Post honeymoon adjustments cont’d: A booger story


Back in the 5th grade at Hansen Elementary, circa 1989, there was a special needs student named Bobby who would join our class for one hour each day to study history. Bobby was a nice kid, he was just really slow. Kind of like a guinea pig, he was round and furry and dimwitted. I would not remember him to this day if it wasn’t for the booger incident.

Bobby joined us at the end of the day, when our attention spans were spiraling downward and a fly in the classroom could  divert our attention from the lesson on Amerigo Vespucci. Bobby sat at a table at the back of the room since there was no desk available. On most days, Bobby came in, sat down, and nobody noticed the portly kid in faded blue jeans and holy T-shirts.

I don’t know who saw it first. But a buzz started rumbling in the classroom, that arose at the back and worked its way forward, like the entrance of a celebrity in a night club.

But instead of Kobe Bryant entering the VIP section at Delilah’s, a ginormous green booger had emerged from Bobby’s right nostril. And over the course of what seemed like 45 minutes, this goober the size of a gumball dripped down Bobby’s upper lip like a snail crawling on sandpaper.

The whispers turned to giggles. Pretty soon even the teacher couldn’t control her laughter.

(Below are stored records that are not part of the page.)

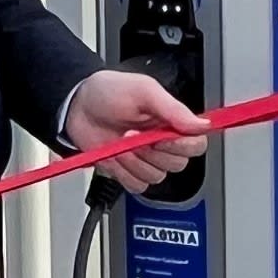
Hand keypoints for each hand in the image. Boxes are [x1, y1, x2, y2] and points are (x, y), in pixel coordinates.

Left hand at [68, 67, 208, 193]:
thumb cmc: (108, 92)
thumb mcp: (143, 91)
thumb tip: (201, 124)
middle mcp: (161, 142)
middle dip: (152, 152)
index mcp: (171, 122)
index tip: (163, 137)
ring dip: (134, 161)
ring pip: (155, 177)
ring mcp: (144, 159)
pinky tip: (115, 156)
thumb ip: (174, 109)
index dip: (183, 145)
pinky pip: (137, 186)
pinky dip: (124, 173)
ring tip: (120, 141)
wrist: (77, 105)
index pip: (196, 144)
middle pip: (177, 164)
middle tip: (132, 134)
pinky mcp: (127, 171)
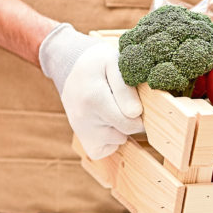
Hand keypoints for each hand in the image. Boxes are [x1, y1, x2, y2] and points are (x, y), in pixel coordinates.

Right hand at [39, 23, 143, 159]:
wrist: (73, 69)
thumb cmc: (98, 64)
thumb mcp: (113, 62)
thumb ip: (125, 87)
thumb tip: (135, 113)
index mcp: (93, 98)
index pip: (130, 120)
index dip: (139, 111)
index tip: (134, 99)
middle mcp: (83, 118)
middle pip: (125, 131)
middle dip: (131, 119)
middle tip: (124, 103)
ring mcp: (81, 131)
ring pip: (117, 141)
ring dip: (121, 128)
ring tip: (113, 109)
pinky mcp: (82, 139)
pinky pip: (105, 151)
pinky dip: (111, 141)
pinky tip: (108, 122)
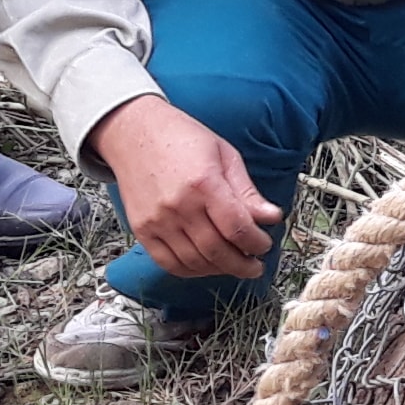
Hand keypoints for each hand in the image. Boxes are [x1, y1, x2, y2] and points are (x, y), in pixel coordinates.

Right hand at [92, 95, 278, 279]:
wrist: (134, 133)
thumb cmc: (180, 138)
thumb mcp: (224, 155)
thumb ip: (247, 191)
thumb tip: (271, 216)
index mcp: (203, 183)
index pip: (237, 227)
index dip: (256, 243)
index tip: (264, 244)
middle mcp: (179, 205)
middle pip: (217, 251)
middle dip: (242, 264)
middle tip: (254, 265)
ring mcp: (157, 221)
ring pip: (194, 262)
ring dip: (219, 270)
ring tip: (233, 265)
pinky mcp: (142, 230)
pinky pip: (168, 263)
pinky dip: (191, 271)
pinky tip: (206, 265)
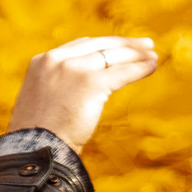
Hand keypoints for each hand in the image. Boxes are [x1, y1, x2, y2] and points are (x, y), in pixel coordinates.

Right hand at [5, 36, 157, 154]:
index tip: (118, 46)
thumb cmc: (39, 134)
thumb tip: (78, 88)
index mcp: (42, 60)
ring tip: (153, 55)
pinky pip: (122, 72)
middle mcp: (57, 59)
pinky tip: (151, 66)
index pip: (80, 45)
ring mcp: (74, 69)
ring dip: (136, 54)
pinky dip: (140, 68)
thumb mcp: (42, 99)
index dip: (104, 45)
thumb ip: (57, 85)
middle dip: (125, 44)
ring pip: (113, 56)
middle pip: (99, 45)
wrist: (38, 148)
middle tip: (145, 44)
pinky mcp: (92, 83)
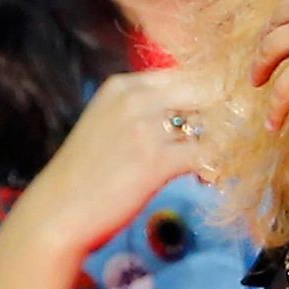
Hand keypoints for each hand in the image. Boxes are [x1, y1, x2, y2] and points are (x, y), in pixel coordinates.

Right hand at [14, 70, 211, 255]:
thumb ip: (149, 111)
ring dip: (227, 141)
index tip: (224, 117)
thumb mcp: (112, 126)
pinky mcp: (156, 160)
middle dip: (229, 114)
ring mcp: (145, 127)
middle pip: (209, 89)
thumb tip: (200, 111)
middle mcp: (134, 98)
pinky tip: (210, 178)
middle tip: (234, 137)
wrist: (54, 215)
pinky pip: (211, 153)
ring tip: (217, 161)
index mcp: (124, 85)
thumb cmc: (87, 176)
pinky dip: (219, 166)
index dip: (215, 95)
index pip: (191, 73)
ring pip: (215, 120)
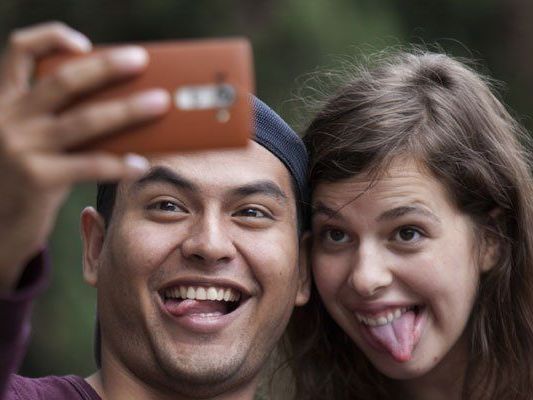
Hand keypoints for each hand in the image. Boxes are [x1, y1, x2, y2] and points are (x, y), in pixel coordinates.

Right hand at [0, 22, 169, 291]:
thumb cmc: (28, 175)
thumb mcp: (32, 138)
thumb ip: (58, 118)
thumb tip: (124, 104)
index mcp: (5, 100)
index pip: (20, 51)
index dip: (52, 38)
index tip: (85, 44)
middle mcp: (8, 118)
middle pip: (64, 81)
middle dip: (106, 67)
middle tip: (141, 60)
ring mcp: (20, 147)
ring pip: (84, 120)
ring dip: (127, 110)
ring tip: (160, 103)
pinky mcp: (37, 178)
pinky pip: (89, 165)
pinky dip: (119, 163)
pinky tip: (142, 163)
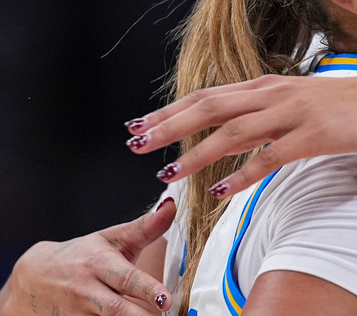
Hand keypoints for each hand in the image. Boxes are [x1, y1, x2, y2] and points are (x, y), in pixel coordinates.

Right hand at [0, 199, 174, 315]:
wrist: (29, 279)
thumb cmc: (79, 256)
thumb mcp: (109, 239)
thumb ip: (144, 228)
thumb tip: (172, 207)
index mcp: (98, 264)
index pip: (126, 278)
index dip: (147, 290)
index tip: (166, 300)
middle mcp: (85, 290)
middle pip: (117, 309)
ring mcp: (74, 313)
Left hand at [124, 73, 356, 197]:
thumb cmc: (348, 104)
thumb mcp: (298, 102)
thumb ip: (263, 114)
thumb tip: (226, 133)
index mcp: (270, 85)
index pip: (209, 95)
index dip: (171, 109)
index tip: (140, 124)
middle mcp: (276, 94)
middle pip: (211, 107)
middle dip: (169, 126)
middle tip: (136, 143)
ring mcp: (294, 113)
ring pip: (234, 132)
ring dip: (197, 154)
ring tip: (169, 174)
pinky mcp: (314, 136)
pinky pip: (271, 157)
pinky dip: (244, 175)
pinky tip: (223, 191)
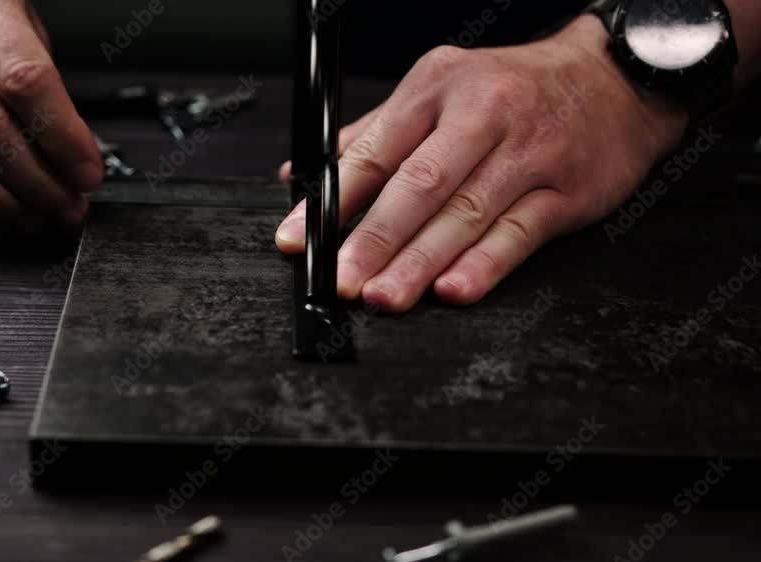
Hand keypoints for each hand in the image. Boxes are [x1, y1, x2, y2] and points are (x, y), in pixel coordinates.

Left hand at [276, 16, 687, 310]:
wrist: (615, 79)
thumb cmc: (518, 89)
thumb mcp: (442, 90)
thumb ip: (374, 133)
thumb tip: (308, 169)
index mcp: (437, 89)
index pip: (375, 151)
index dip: (331, 201)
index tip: (299, 237)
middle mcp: (481, 117)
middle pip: (418, 186)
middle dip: (373, 240)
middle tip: (342, 281)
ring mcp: (527, 154)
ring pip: (465, 214)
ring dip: (419, 262)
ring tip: (384, 295)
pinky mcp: (565, 190)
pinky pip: (518, 232)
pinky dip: (484, 264)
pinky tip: (453, 289)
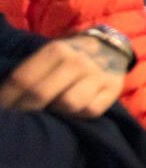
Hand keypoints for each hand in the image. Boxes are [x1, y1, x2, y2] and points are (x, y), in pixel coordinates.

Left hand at [0, 34, 126, 116]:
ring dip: (56, 112)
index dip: (7, 98)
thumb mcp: (51, 55)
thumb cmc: (70, 56)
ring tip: (50, 112)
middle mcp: (76, 61)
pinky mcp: (112, 88)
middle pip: (40, 94)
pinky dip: (78, 115)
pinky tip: (72, 111)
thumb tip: (6, 100)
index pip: (22, 79)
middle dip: (26, 110)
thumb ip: (32, 72)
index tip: (2, 109)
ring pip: (68, 105)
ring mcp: (96, 75)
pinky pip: (90, 111)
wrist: (110, 48)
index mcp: (56, 50)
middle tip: (20, 119)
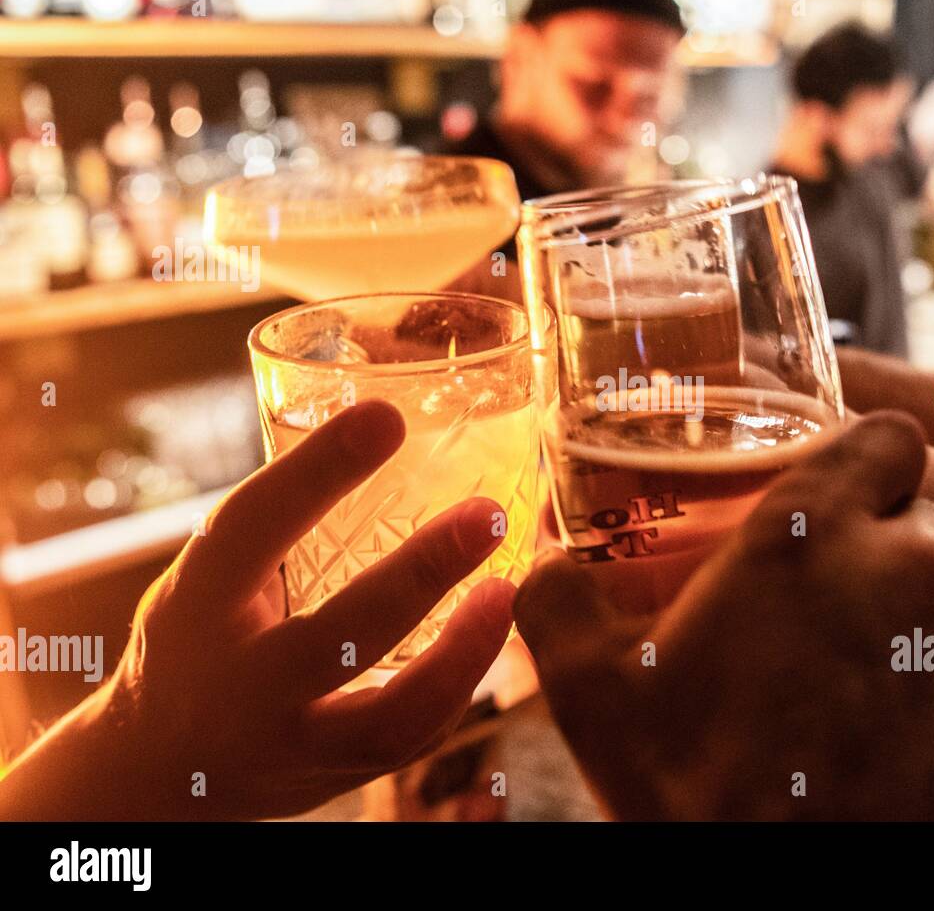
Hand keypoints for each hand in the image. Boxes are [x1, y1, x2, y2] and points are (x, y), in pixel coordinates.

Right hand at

Good ol’ Josh, the class miscreant, decided to assist our forlorn protagonist.

“Suck it up, Bobby! Suck it up!” Josh shouted.

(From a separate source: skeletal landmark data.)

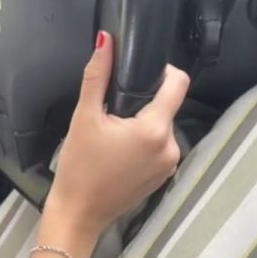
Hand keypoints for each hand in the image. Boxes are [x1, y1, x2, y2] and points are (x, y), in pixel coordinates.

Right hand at [44, 31, 189, 240]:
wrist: (78, 214)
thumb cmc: (79, 169)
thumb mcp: (84, 118)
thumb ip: (97, 77)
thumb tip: (105, 43)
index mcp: (154, 130)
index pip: (178, 83)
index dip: (162, 72)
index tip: (138, 75)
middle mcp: (170, 147)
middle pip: (167, 106)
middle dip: (144, 103)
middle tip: (113, 114)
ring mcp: (170, 164)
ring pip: (163, 126)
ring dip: (143, 123)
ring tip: (114, 135)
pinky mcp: (164, 176)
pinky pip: (160, 146)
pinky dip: (144, 142)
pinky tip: (120, 152)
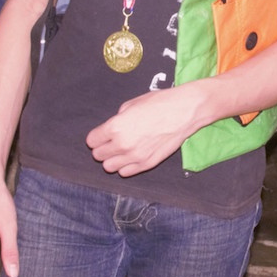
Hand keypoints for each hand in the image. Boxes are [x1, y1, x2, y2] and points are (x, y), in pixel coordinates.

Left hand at [87, 81, 211, 175]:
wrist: (184, 112)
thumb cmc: (159, 103)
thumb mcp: (131, 104)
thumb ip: (117, 119)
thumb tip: (113, 128)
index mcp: (115, 127)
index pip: (92, 141)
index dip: (96, 137)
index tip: (102, 135)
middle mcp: (122, 144)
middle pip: (98, 155)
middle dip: (102, 148)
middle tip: (111, 142)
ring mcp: (135, 157)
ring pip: (109, 167)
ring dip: (112, 159)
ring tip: (121, 150)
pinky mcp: (147, 164)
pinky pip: (125, 172)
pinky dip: (125, 166)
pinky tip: (132, 155)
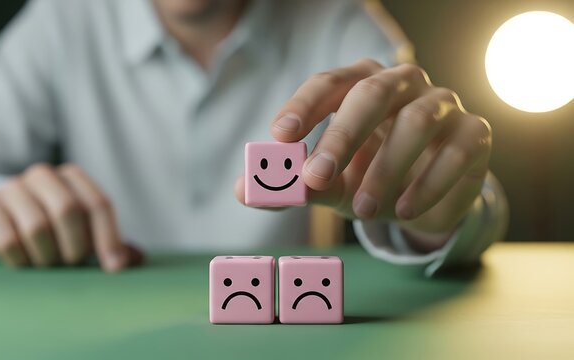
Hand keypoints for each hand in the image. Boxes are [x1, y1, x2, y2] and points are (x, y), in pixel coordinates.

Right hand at [0, 163, 142, 270]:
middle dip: (75, 247)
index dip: (110, 238)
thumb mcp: (82, 230)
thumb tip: (136, 260)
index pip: (99, 204)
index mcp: (73, 177)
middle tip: (73, 266)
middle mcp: (44, 175)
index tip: (115, 268)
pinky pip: (9, 241)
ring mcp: (12, 188)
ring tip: (49, 267)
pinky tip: (25, 265)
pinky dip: (22, 261)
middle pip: (68, 210)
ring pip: (37, 227)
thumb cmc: (52, 227)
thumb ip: (109, 243)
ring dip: (48, 257)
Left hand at [236, 60, 491, 250]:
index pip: (329, 83)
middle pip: (371, 93)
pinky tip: (404, 210)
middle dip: (342, 136)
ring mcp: (442, 103)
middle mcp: (402, 83)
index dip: (304, 105)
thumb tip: (242, 189)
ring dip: (385, 168)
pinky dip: (429, 183)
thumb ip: (292, 185)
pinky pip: (456, 150)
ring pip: (416, 121)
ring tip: (363, 211)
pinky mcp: (475, 132)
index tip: (279, 136)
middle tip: (316, 177)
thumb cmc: (367, 177)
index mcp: (360, 84)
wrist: (422, 199)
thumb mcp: (330, 183)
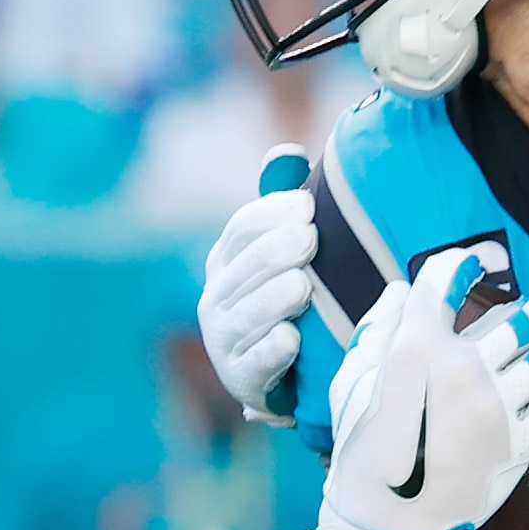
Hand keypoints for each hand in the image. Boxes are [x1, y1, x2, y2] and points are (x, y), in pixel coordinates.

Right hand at [200, 182, 316, 422]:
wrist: (283, 374)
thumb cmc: (286, 298)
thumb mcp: (283, 252)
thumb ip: (283, 207)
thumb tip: (288, 151)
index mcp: (227, 260)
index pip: (241, 229)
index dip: (270, 214)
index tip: (307, 205)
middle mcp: (217, 297)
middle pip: (243, 268)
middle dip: (275, 251)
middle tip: (311, 239)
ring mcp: (225, 339)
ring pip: (246, 315)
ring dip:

Bobby stared at him blankly, like a basset hound eyeballing a playful kitten.

“Suck it up Bobby!”

The entire class burst into laughter and our teacher, wiping tears from her eyes, put an end to the episode.

So what does this story have to do with marriage (besides the fact that just last night my wife told me I had a booger in my nose)?

Well it seems that more often than not, when dealing in daily conversations, I feel like poor Bobby.

When we are at Macy’s, and Lisa heatedly asks why I refuse to try on a pair of shoes I have no intention of purchasing, my brain says, “Suck it up, Bobby!”

When Lisa asks why I dropped my dirty socks in the hamper instead of putting them directly into the washing machine, I’m thinking, “Suck it up, Bobby!”

When we are sitting on the couch watching “Chopped” and Lisa is telling me about her high school friend who recently started dating a co-worker but she isn’t sure if he is really into her because he didn’t try to kiss her at the end of their first date and now he hasn’t responded to her text message after two days and I keep nodding in acknowledgement but then she asks, “What do you think?” and I’m like, “Suck it up, Bobby!”

Is this what marriage is like? Am I going to walk through the rest of my life with a huge green boogie hanging off my face?

I don’t know. Maybe not. Lisa is pretty good at wiping my nose with a Kleenex.